注意上面代码是在items.c文件的，并且全局变量itemstats是static类型。itemstats变量是一个数组，它是和slabclass数组一一对应的。itemstats数组的元素负责收集slabclass数组中对应元素的信息。itemstats_t结构体虽然提供了很多成员，可以收集很多信息，但automove线程只用到第一个成员evicted。automove线程需要知道每一个尺寸的item的被踢情况，然后判断哪一类item资源紧缺，哪一类item资源又过剩。

itemstats广泛分布在items.c文件的多个函数中(主要是为了能收集各种数据)，所以这里就不给出itemstats的具体收集实现了。当然由于evicted是重要的而且只在一个函数出现，就贴出evicted的收集代码吧。

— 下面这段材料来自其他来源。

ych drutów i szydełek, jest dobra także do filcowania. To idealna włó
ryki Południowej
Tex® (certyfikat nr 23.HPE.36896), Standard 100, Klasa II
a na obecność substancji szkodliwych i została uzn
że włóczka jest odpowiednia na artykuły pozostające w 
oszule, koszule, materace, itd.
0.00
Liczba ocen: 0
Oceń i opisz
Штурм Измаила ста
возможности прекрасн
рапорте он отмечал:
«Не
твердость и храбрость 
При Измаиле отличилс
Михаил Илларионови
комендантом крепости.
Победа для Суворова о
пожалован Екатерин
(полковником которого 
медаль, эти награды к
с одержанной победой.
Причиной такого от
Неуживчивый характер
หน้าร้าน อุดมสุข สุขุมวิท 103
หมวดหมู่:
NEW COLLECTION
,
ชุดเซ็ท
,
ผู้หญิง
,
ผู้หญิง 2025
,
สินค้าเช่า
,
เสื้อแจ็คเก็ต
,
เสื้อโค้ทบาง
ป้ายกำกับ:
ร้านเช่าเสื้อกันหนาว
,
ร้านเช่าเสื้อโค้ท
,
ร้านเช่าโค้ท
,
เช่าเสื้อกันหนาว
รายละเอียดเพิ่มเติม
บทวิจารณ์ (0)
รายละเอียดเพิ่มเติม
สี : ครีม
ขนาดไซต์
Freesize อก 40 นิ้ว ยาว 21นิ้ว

item *do_item_alloc(char *key, const size_t nkey, const int flags,
                    const rel_time_t exptime, const int nbytes,
                    const uint32_t cur_hv) {
    item *it = NULL;

    int tries = 5;
    item *search;
    item *next_it;
    rel_time_t oldest_live = settings.oldest_live;

    search = tails[id];
    for (; tries > 0 && search != NULL; tries--, search=next_it) {
        /* we might relink search mid-loop, so search->prev isn't reliable */
        next_it = search->prev;

		...
		
        if ((search->exptime != 0 && search->exptime < current_time)
            || (search->time <= oldest_live && oldest_live <= current_time)) {
			...	
        } else if ((it = slabs_alloc(ntotal, id)) == NULL) {//申请内存失败
			//此刻，过期失效的item没有找到，申请内存又失败了。看来只能使用
			//LRU淘汰一个item(即使这个item并没有过期失效)
			
            if (settings.evict_to_free == 0) {//设置了不进行LRU淘汰item
            	//此时只能向客户端回复错误了
                itemstats[id].outofmemory++;
            } else {
                itemstats[id].evicted++;//增加被踢的item数
                itemstats[id].evicted_time = current_time - search->time;
				//即使一个item的exptime成员设置为永不超时(0)，还是会被踢的
				if (search->exptime != 0)
                    itemstats[id].evicted_nonzero++;
                if ((search->it_flags & ITEM_FETCHED) == 0) {
                    itemstats[id].evicted_unfetched++;
                }
                it = search;

                //一旦发现有item被踢，那么就启动内存页重分配操作
                //这个太频繁了，不推荐				
                if (settings.slab_automove == 2)
                    slabs_reassign(-1, id);
            }
        }

        break;
    }

	...
    return it;
}

从上面的代码可以看到，如果某个item因为LRU被踢了，那么就会被记录起来。在最后还可以看到如果settings.slab_automove 等于2，那么一旦有item被踢了就调用slabs_reassign函数。slabs_reassign函数就是内存页重分配处理函数。明显一有item被踢就重分配太频繁了，所以这是不推荐的。

确定贫穷和富有item：

现在回过来看一下automove线程的线程函数slab_maintenance_thread。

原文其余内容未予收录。